Условие задания
В каком триместре, согласно фрагменту о клубе «Огни рампы», ставилось «Ночное ревю» в ЛТК?

Фрагмент текста

════════════════

Преемственность и клубная комната
Существует одна и, пожалуй, перевешивающая все прочие причина, по которой клуб «Огни рампы» дал миру поразительное число людей, оставивших в нем приметный след, и причина эта — преемственность. «Огни рампы» обладают традицией, зародившейся больше ста лет назад. И она понуждала многих из тех, кто испытывал неодолимую тягу к комедии, выбирать в качестве места учебы именно Кембридж. В «Огнях рампы» существовало строгое расписание: пантомима — Михайлов триместр, «Ночное ревю» в ЛТК — Высокопостный триместр и «Ревю Майской недели» в театре «Артс», которое затем отправлялось в турне по другим городам, начиная с Оксфорда, а к августу добиралось до эдинбургского фестиваля «Фриндж». А весь год был приправлен «Курильщиками». Так сокращенно именуется «Концерт для курящих». Полагаю, курить на этих представлениях теперь уже не разрешается, однако название их уцелело. В наше время «Курильщики» разыгрывались в «клубной комнате». То, что у клуба имелся собственный маленький зал, было еще одним неоценимым преимуществом «Огней рампы» перед другими комедийными группами университета.

════════════════

Исходные данные
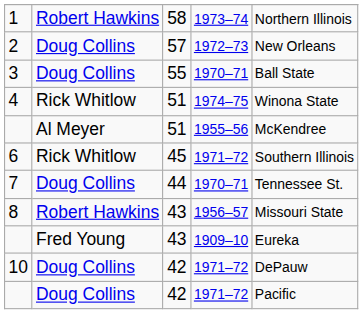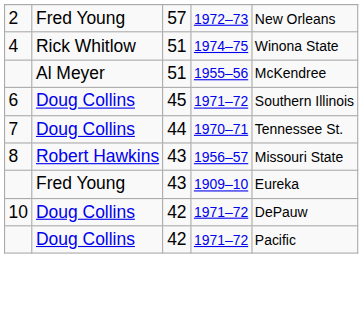- row: 1 | Robert Hawkins | 58 | 1973–74 | Northern Illinois
2 | column 2: Doug Collins -> Fred Young
- row: 3 | Doug Collins | 55 | 1970–71 | Ball State
6 | column 2: Rick Whitlow -> Doug Collins
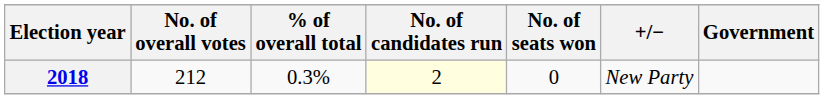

════════════════

Ответ к заданию
В Высокопостный триместр.